When necessary it also carries out accident investigations.

These have included investigations into hydrogen explosions at a nickel refinery in Swansea and the collapse of crude oil tanks in Abu Dhabi in the United Arab Emirates.

Mr Hughes said although much of its work had focused on oil and gas, the company had diversified so it had not been adversely affected by recent downturns in the sector.

In particular, the company is working closely with Belgian company Jan De Null, which is carrying out work on offshore windfarms worldwide, including in the North Sea and Irish Sea.

“The business is diversifying,” said Mr Hughes.

“By the nature of our work with new safety cases we work across several industries and that is expanding as legislation grows.

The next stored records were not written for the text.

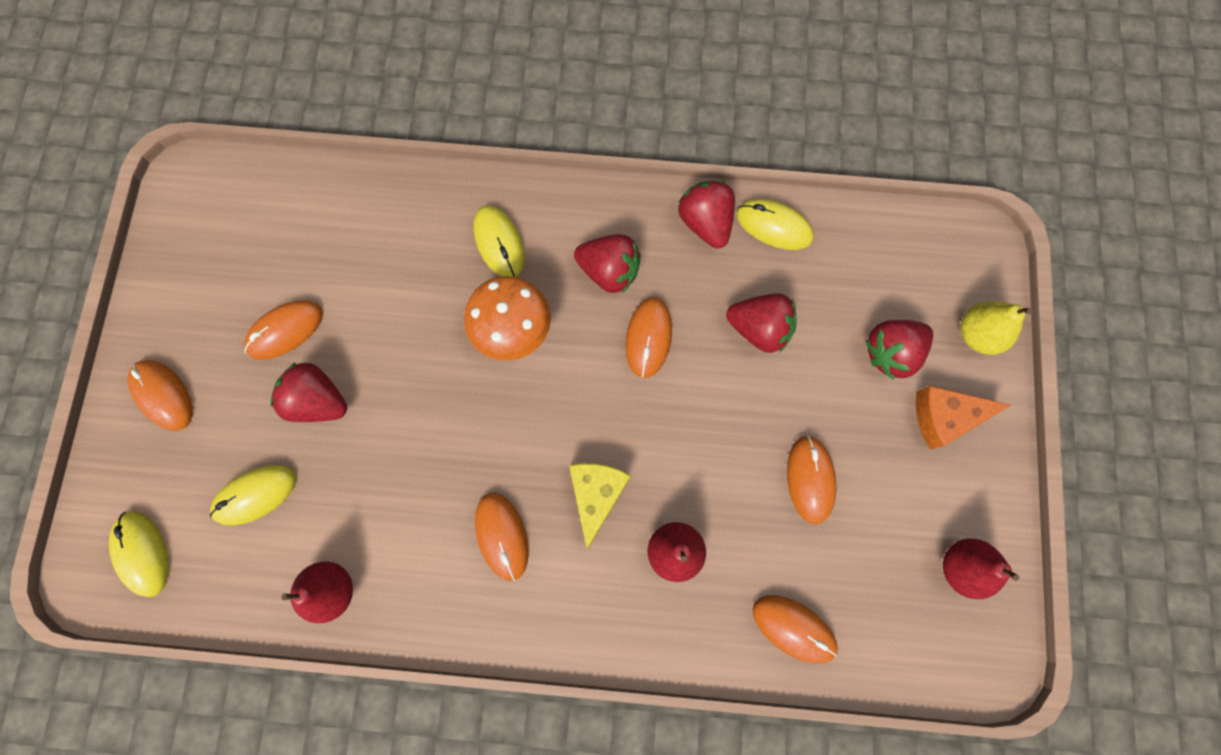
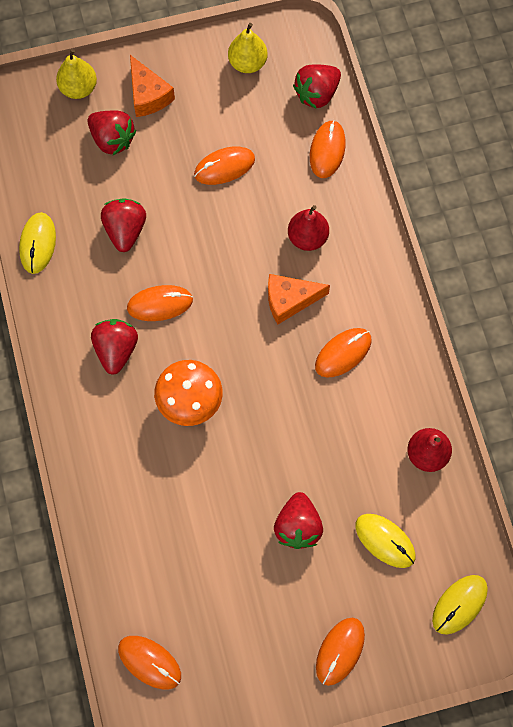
camera: 110 degrees left, 5 degrees down
(285, 330) = (252, 578): orange mouse -> orange mouse (149, 662)
(499, 243) = (121, 441): yellow mouse -> none
(596, 495) = (290, 300): yellow cheese -> orange cheese
(705, 223) = (51, 293): red strawberry -> red strawberry (317, 94)
(961, 567) = (247, 63): red pear -> yellow pear

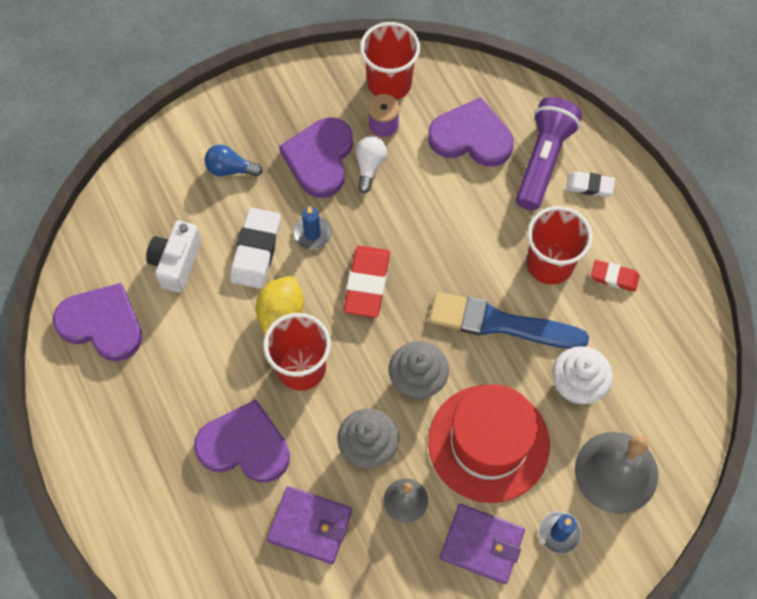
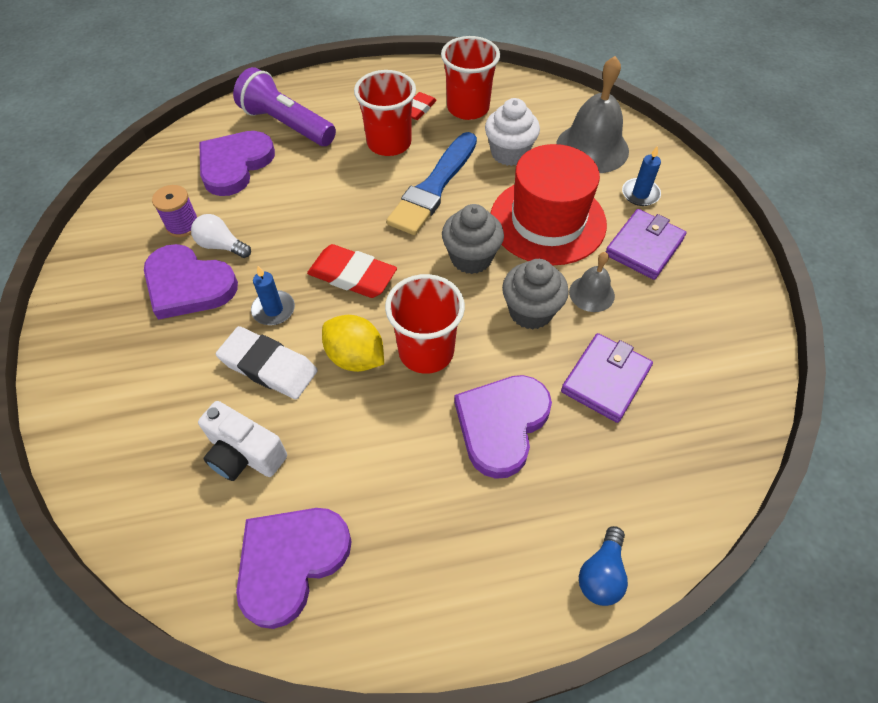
camera: 75 degrees left, 10 degrees down
(230, 169) = (151, 372): blue light bulb -> blue light bulb (601, 574)
(389, 83) = (137, 210): red cup -> red cup (468, 108)
(589, 186) = (326, 103): white eraser -> none

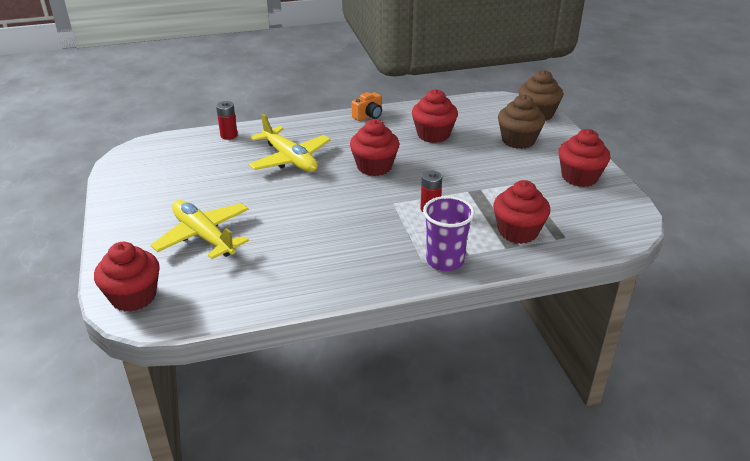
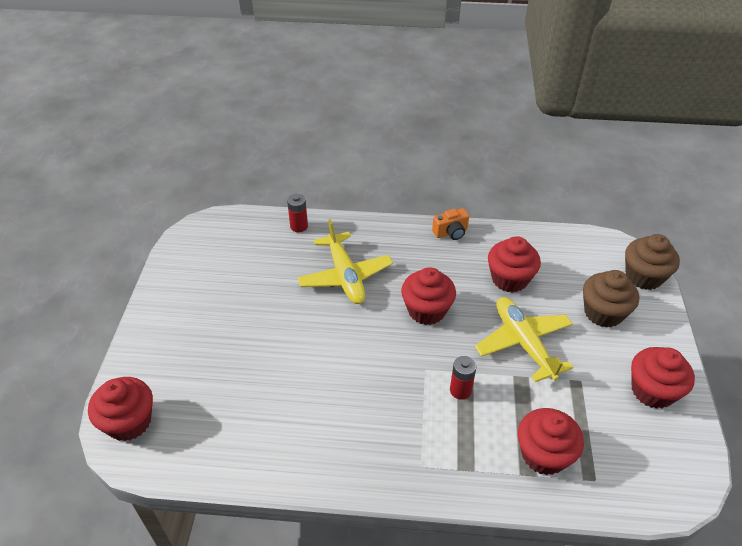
camera: 20 degrees right, 10 degrees up
(203, 236) = (221, 361): yellow plane -> yellow plane (523, 343)
(445, 261) = (445, 472): purple cup -> none

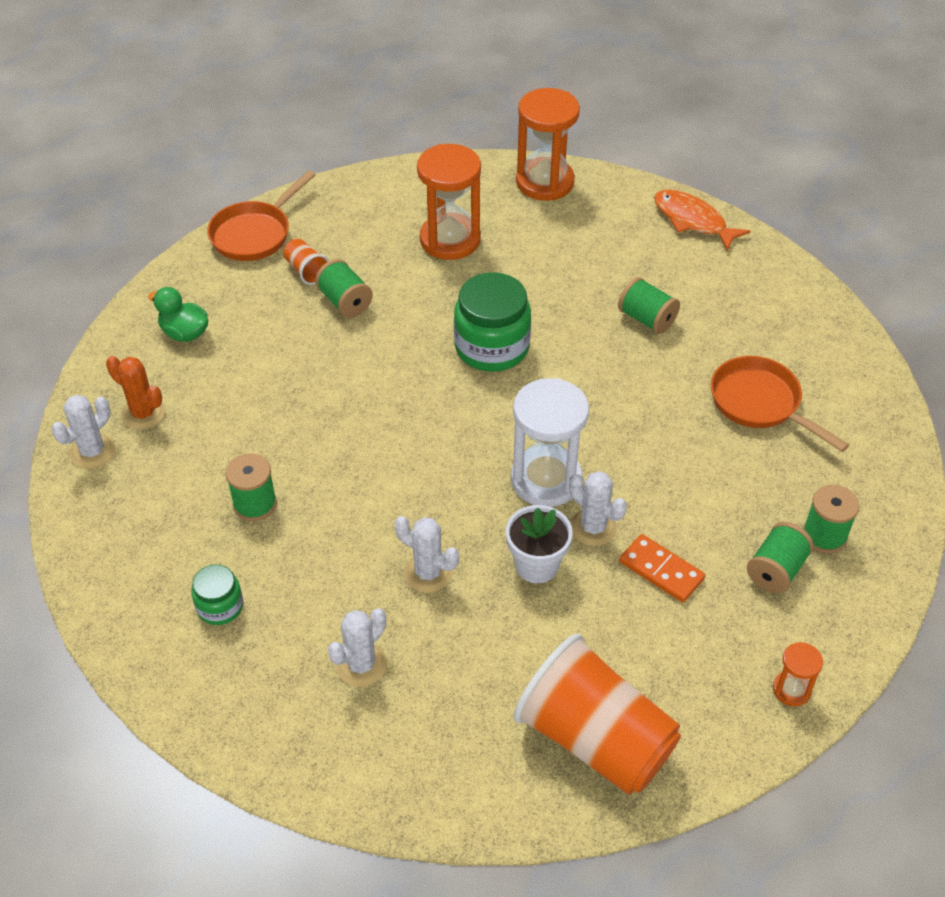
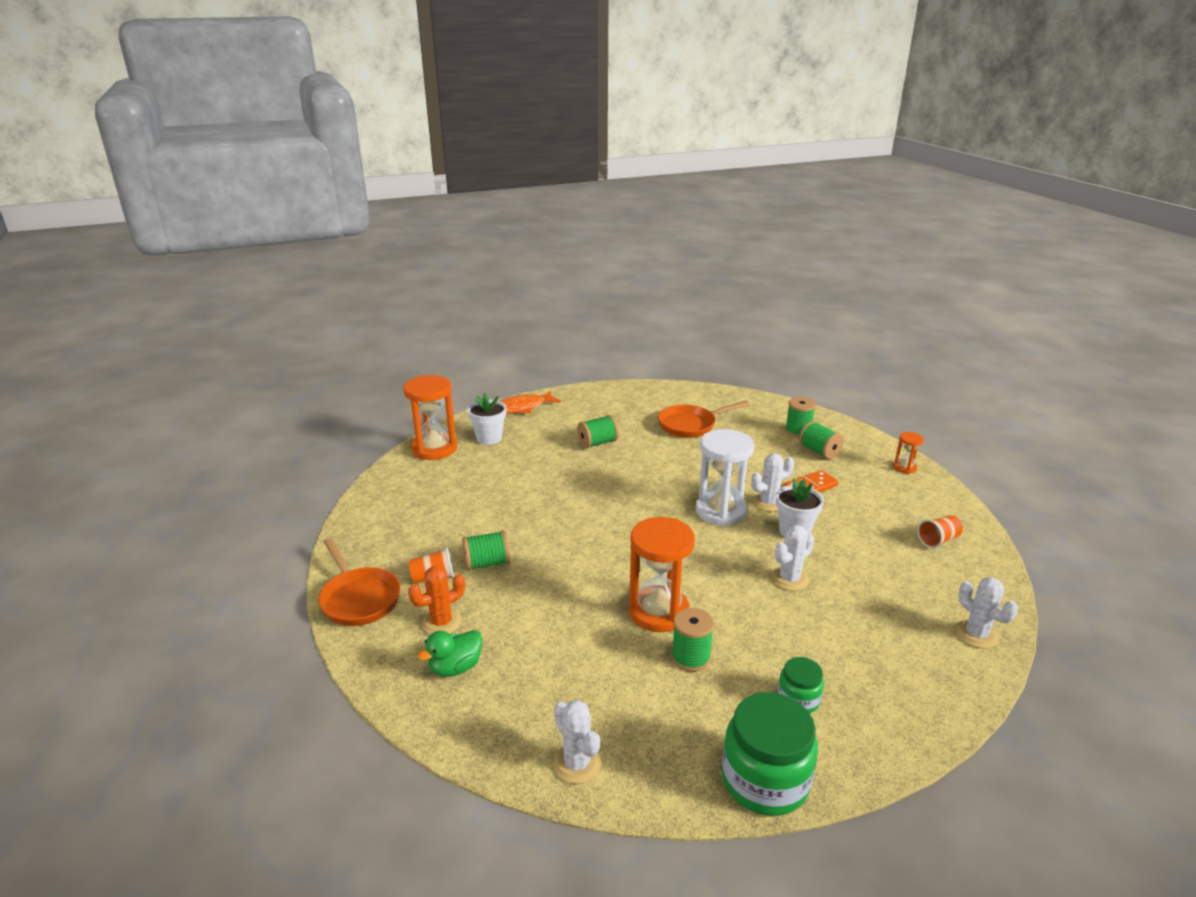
camera: 70 degrees left, 20 degrees down
(143, 413) = (545, 715): orange cactus -> orange cactus (441, 622)
(361, 665) = (869, 629): white cactus -> white cactus (976, 634)
(450, 240) = (458, 500): orange hourglass -> orange hourglass (658, 612)
(492, 347) = (584, 506): green jar -> green jar (765, 780)
(595, 739) = (938, 540): orange cup -> orange cup, size x0.42
(597, 218) = (489, 438): none -> white flower pot

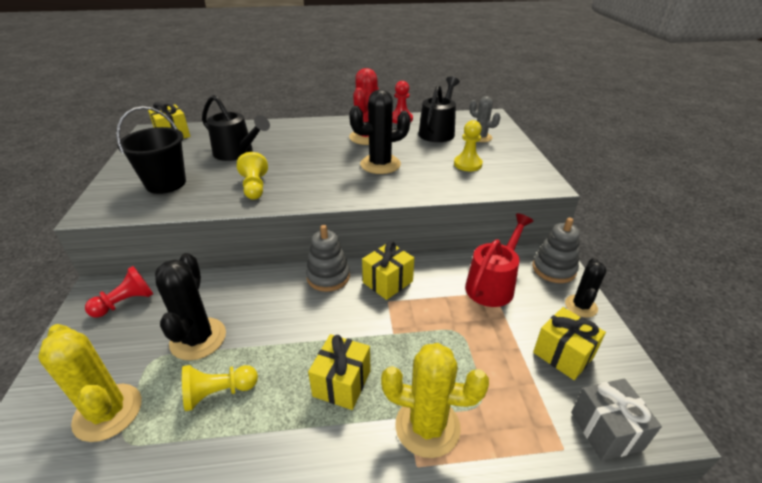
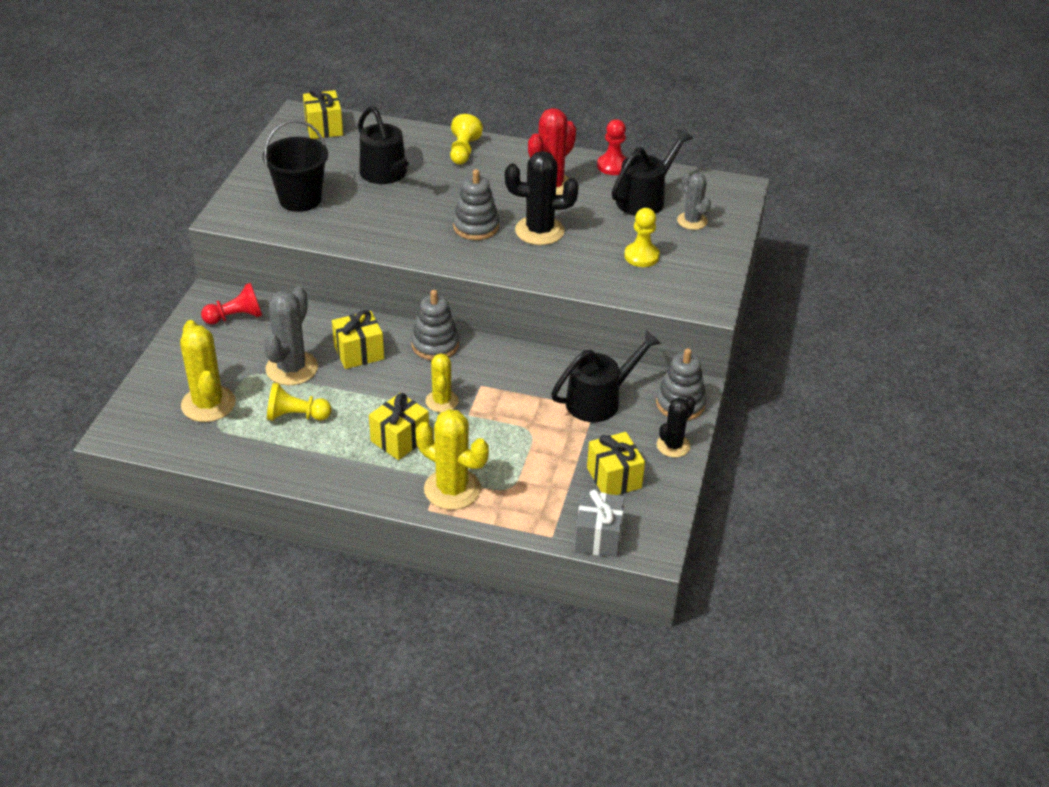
camera: 20 degrees right, 5 degrees up
(198, 339) = (292, 368): black cactus -> grey cactus
(255, 187) = (388, 227): yellow pawn -> yellow pawn (463, 151)
(329, 172) = (476, 227): none -> grey stacking toy
(362, 327) = (442, 401): none -> yellow cactus
(387, 282) = (492, 367): yellow gift -> yellow gift (359, 352)
(493, 284) = (600, 400): red watering can -> black watering can

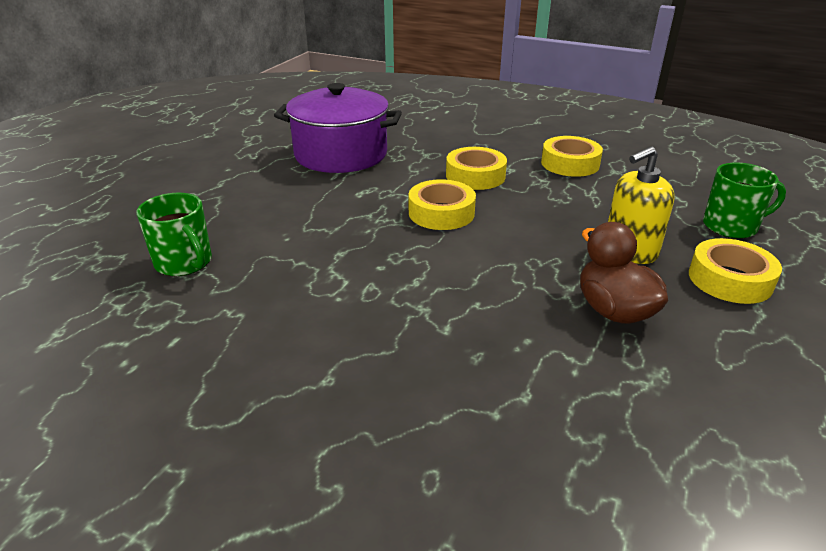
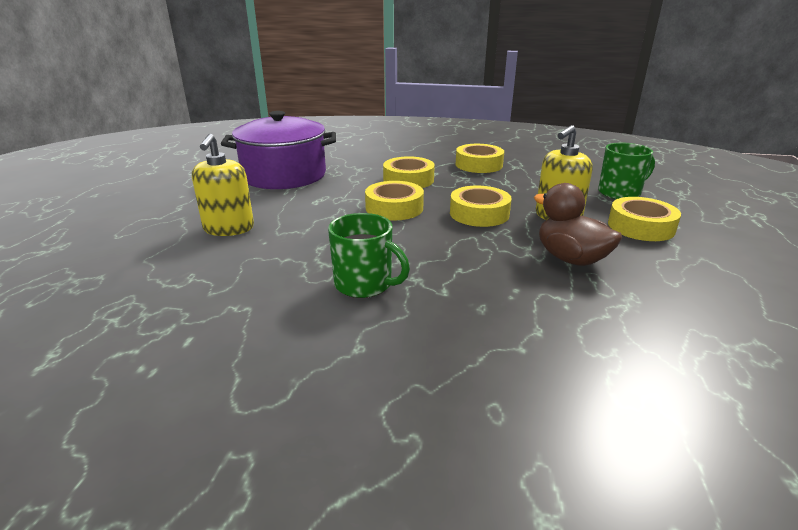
camera: 15 degrees left, 5 degrees down
(184, 263) = (171, 274): green mug -> green mug (365, 284)
(258, 216) = (229, 228): none -> yellow soap dispenser
(535, 233) = (479, 214): none -> yellow tape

“Fortunately for us we don’t see any impact from Brexit either because most of our work is based in the UK or outside the EU. The decline in oil and gas did affect us, but not in terms of the employment of people. That’s why we have gone into some other industries, like transportation and chemical.”

Over the next seven years, he hopes to take on six more staff.

The firm currently has two trainees – one doing an apprenticeship in business administration via the apprenticeship scheme run by Carlisle College – and the second following the company’s own training programme in technical safety.

As well as its international work, it has also worked with local companies, including with ECi and Full Spectrum Property Services in Carlisle, and a number of chemical companies.